The collaboration will also help the physician office case managers because they know who to contact if they need to coordinate patient benefits or want to get the patient into a disease management program, he adds.
"We have set up communication interfaces with Dartmouth-Hitchcock and our case management, disease management, and behavioral health programs. We want to create real collaboration between the clinical resources of the health plan and the physician practices," he says.
The patient-centered medical home program aims to provide coordinated care for patients and to develop a method to make doing the right thing clinically also a reasonable thing from a business point of view, Salmon says.
Where fee for service falls short
The current fee-for-service system doesn't compensate physicians for extraordinary skills or going to extraordinary lengths to treat their patients, Salmon points out, citing two examples:
- A patient calls a physician office at 4:30 p.m. on a Friday and needs to be seen by a doctor.
"The physician has to make a decision about staying late or sending the patient for emergency care. If the physician is really trying to provide comprehensive service, he might stay late, but if he's being reimbursed on a fee-for-service basis, he's not going to get paid enough to justify missing his son's baseball game," Salmon says.
- A patient is traveling and becomes ill with an exacerbation of a condition for which his primary care physician has been treating him. He calls his physician's office and is advised to go to the emergency department.
"If the physician takes the time to call the emergency room and discuss the patient's condition with the emergency room doctor, there's no way in our current system to reward him for taking that time and being behind with his other patients for the rest of the day," Salmon says.
Before it launched the collaboration with CIGNA, Dartmouth Hitchcock was one of 10 medical groups participating in the Centers for Medicare and Medicaid Services (CMS) Physician Group Practice Demonstration Project, now in its fourth year. CMS has assigned Medicare beneficiaries who receive the majority of their care from Dartmouth-Hitchcock to the project.
At the time the CMS program began, the physician practice didn't use the words "medical home" to describe what they did, but that was essentially what they were doing, Walters says.
Nurses who receive training on health coaching, motivational interviewing, and assessing patients' readiness to change serve as care managers for patients with chronic diseases.
They identify gaps in care and conduct outreach calls rather than waiting for the patients to come into the office or the emergency room with an acute care need, she says.
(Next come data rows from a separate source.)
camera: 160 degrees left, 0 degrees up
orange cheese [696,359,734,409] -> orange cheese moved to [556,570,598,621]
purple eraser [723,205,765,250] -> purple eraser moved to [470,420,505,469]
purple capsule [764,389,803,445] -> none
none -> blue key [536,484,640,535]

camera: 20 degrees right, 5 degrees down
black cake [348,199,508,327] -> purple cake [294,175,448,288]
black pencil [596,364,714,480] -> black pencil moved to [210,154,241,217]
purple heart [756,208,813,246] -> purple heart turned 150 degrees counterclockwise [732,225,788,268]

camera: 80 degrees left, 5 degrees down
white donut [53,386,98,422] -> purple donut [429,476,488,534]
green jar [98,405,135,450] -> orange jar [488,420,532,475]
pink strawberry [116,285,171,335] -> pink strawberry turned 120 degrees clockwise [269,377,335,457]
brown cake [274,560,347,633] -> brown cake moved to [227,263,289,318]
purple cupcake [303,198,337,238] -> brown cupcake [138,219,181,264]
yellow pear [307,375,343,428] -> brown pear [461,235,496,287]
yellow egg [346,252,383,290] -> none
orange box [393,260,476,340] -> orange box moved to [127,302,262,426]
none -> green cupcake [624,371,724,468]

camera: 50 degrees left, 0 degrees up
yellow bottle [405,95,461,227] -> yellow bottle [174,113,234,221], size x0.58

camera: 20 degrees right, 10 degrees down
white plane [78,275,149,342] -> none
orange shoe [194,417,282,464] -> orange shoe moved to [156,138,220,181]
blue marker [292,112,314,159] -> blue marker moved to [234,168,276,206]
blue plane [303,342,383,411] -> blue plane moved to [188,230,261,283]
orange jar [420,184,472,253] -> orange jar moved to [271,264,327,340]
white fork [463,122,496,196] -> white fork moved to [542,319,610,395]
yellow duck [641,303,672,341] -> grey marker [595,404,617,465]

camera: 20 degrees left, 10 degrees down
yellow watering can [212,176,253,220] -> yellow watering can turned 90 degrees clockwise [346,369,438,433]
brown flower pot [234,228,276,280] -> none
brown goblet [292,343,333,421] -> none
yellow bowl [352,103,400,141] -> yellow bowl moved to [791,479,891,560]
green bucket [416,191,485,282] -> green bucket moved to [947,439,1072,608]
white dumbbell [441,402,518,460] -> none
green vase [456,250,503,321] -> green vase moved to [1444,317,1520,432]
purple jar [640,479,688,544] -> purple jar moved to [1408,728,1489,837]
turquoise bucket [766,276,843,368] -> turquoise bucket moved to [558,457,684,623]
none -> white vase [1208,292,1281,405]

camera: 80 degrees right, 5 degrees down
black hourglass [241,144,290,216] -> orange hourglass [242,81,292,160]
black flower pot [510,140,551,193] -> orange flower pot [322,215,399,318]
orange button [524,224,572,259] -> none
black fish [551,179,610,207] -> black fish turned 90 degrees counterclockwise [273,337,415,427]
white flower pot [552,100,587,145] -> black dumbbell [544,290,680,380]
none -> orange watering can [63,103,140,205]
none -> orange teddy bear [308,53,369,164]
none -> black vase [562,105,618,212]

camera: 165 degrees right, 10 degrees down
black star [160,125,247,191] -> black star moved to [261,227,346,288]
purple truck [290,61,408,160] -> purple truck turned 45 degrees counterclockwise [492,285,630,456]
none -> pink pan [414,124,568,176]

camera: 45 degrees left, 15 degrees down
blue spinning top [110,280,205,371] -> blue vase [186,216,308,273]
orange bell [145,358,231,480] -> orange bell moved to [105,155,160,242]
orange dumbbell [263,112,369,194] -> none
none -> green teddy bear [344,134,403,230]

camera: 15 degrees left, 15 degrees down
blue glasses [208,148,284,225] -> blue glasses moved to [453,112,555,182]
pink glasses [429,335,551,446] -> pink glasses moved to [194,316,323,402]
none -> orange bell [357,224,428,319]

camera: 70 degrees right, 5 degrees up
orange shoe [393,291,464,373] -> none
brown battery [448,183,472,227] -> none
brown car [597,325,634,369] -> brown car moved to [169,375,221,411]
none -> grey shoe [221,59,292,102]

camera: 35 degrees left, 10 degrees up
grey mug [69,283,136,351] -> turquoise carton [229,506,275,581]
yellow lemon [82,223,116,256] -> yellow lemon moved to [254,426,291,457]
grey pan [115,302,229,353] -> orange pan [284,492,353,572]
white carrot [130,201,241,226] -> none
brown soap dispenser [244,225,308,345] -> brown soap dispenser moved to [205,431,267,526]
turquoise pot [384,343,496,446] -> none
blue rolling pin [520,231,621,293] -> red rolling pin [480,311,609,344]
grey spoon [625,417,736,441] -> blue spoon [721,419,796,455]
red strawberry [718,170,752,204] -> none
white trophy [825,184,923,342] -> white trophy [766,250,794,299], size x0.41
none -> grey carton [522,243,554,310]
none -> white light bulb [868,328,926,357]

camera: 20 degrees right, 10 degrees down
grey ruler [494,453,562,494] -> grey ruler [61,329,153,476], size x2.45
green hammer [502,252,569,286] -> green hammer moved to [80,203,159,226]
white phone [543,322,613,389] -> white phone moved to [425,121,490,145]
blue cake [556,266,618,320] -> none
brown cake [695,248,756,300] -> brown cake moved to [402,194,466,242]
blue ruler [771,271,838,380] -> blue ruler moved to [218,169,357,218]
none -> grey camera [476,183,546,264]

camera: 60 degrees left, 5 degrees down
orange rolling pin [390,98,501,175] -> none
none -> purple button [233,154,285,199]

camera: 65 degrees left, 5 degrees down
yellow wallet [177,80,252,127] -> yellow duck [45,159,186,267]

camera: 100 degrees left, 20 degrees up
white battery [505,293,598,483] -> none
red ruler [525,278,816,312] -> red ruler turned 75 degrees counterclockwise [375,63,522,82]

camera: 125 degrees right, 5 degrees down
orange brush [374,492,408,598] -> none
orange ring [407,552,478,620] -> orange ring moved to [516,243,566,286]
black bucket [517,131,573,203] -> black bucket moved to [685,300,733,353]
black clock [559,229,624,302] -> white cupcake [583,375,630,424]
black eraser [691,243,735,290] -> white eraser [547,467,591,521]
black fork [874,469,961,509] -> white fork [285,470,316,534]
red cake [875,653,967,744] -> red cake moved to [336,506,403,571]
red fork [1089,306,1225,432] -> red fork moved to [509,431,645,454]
"We began looking for a commercial partner to expand the model of care we were using in the Medicare program and CIGNA stepped up to the plate," Walters says.
The CMS project allowed Dartmouth-Hitchcock to continue to use its infrastructure and care processes with the Medicare population that had originated when managed care was prevalent in the Northeast.
"We had participated in managed care in a true sense of the word until eight or nine years ago when all of the managed care products and reimbursement changed to fee-for-service reimbursement. Being a multi-care practice, we believe that providing both primary care and specialty care provides quality and coordinated care," Walters says.
"We still had the infrastructure from the days of managed care when we had accepted delegated care management and care coordination as part of our managed care agreements. We were practicing in what we believe is a coordinated and efficient way," she says.